Spider-Man: Death of the Stacy's (comic)

Writer: Stan Lee, Gerry Conway
Artists: John Romita Sr., Gil Kane
Collects: Amazing Spider-Man #88-92, #121-122

Time for a rough truth; a lot of old comics, especially from Marvels Silver Age, do not age well. As influential and groundbreaking as the work may have been at the time, the sad fact is that those comics were done in a style that is so far outdated that it's almost painful to read. Stan Lee, great as he was for the time, is probably one of the worst offenders; and while Gerry Conway isn't nearly as bad, he's still a writer of that time period and that particular style.

I've always had a problem reading old Stan Lee comics. Stan Lee wrote in the most verbose way possible, constantly having characters describe things clearly depicted in the artwork and narrating the hell out of the slightest action. It's not like he had incompetent artists, either; hell, here he has John Romita Sr., an all time great. Such was the strength of Romitas art that if you ignored the narration or speech and just followed the art you could get a clear picture of the fight anyways.

The problem, for me, is that I find myself struggling with all that redundant prose. I'm easily bored, especially with things I already know, which is why I've always had a rough time with old timey comics. On the other side of the coin, I don't want to just skip it because what if I miss something important or cool in the dialogue? That constant struggle always irritates me. A lot of people complain about how quickly you can read through a comic these days, but they forget that there are several very good reasons no one writes like this anymore.

So for all the strength of the stories - and the emotional beats contained within - their age shows, making them difficult reads today. Marvel is not like DC - they're fairly uninterested in retelling stories - meaning this will probably always be the official version of the Stacy family's death. That's probably a good thing for these comics, because - and your mileage may vary, since you may well have more tolerance for material this old - in this day and age the importance of the stories are about all they have going for them.

One last note about this whole thing and it pertains to Gerry Conways forward. He admits outright that he killed off Gwen Stacy because he wanted Mary Jane with Peter Parker and saw his shiny new job writing Spider-Man as his chance.

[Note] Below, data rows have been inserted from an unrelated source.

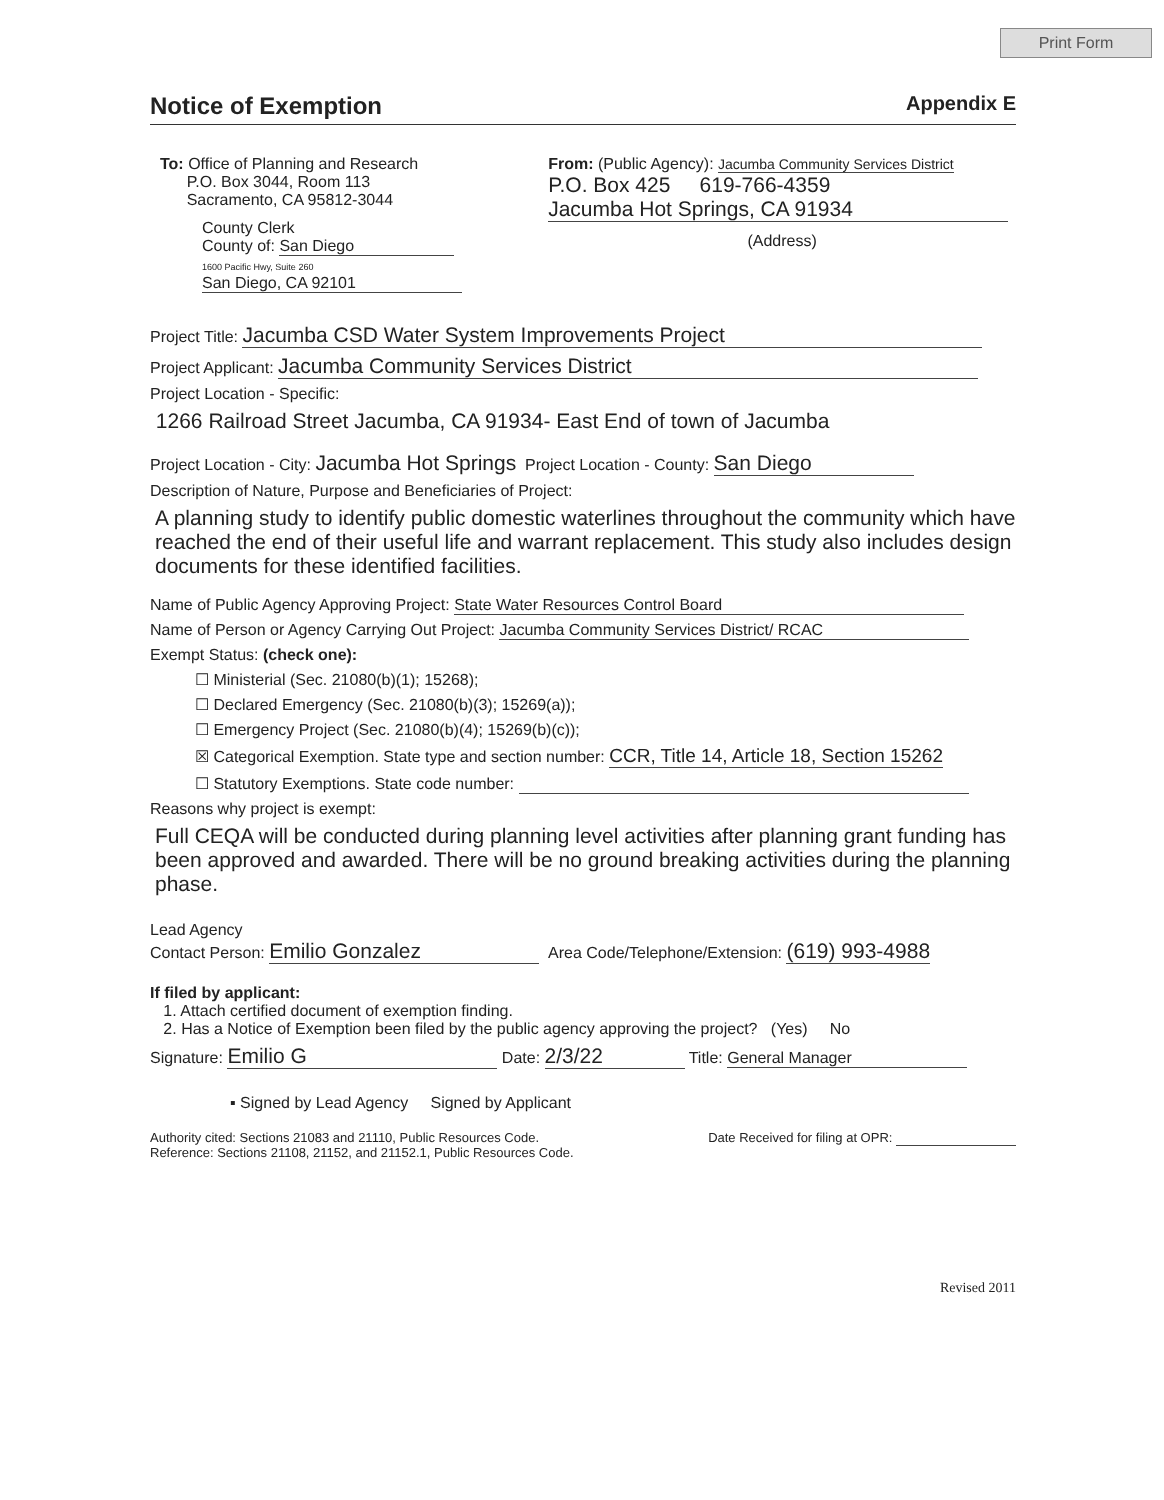Print Form
Notice of Exemption Appendix E
To: Office of Planning and Research
P.O. Box 3044, Room 113
Sacramento, CA 95812-3044
County Clerk
County of: San Diego
1600 Pacific Hwy, Suite 260
San Diego, CA 92101
From: (Public Agency): Jacumba Community Services District
P.O. Box 425 619-766-4359
Jacumba Hot Springs, CA 91934
(Address)
Project Title: Jacumba CSD Water System Improvements Project
Project Applicant: Jacumba Community Services District
Project Location - Specific:
1266 Railroad Street Jacumba, CA 91934- East End of town of Jacumba
Project Location - City: Jacumba Hot Springs Project Location - County: San Diego
Description of Nature, Purpose and Beneficiaries of Project:
A planning study to identify public domestic waterlines throughout the community which have reached the end of their useful life and warrant replacement. This study also includes design documents for these identified facilities.
Name of Public Agency Approving Project: State Water Resources Control Board
Name of Person or Agency Carrying Out Project: Jacumba Community Services District/ RCAC
Exempt Status: (check one):
☐ Ministerial (Sec. 21080(b)(1); 15268);
☐ Declared Emergency (Sec. 21080(b)(3); 15269(a));
☐ Emergency Project (Sec. 21080(b)(4); 15269(b)(c));
☒ Categorical Exemption. State type and section number: CCR, Title 14, Article 18, Section 15262
☐ Statutory Exemptions. State code number:
Reasons why project is exempt:
Full CEQA will be conducted during planning level activities after planning grant funding has been approved and awarded. There will be no ground breaking activities during the planning phase.
Lead Agency
Contact Person: Emilio Gonzalez Area Code/Telephone/Extension: (619) 993-4988
If filed by applicant:
1. Attach certified document of exemption finding.
2. Has a Notice of Exemption been filed by the public agency approving the project? (Yes) No
Signature: Emilio G Date: 2/3/22 Title: General Manager
▪ Signed by Lead Agency Signed by Applicant
Authority cited: Sections 21083 and 21110, Public Resources Code.
Reference: Sections 21108, 21152, and 21152.1, Public Resources Code.
Date Received for filing at OPR:
Revised 2011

Considering how iconic the story is now, one can always make the argument that he made the right choice, reasons for it aside. But does his reasoning reek of bad fanfiction or is it just me? Male writer kills off female character because he doesn't like her and she is in the way of his preferred pairing? That's about three quarters of internet fanfiction right there.

The Score: 6 out of 10

I can't say I had a good time reading this. I hesitate to give it lower, because it's an important story and, well, despite how much trouble I had enjoying them, these comics come from a different time. Don't let me scare you off if you want to read the Death of the Stacy's. Sixties comics simply don't agree with me.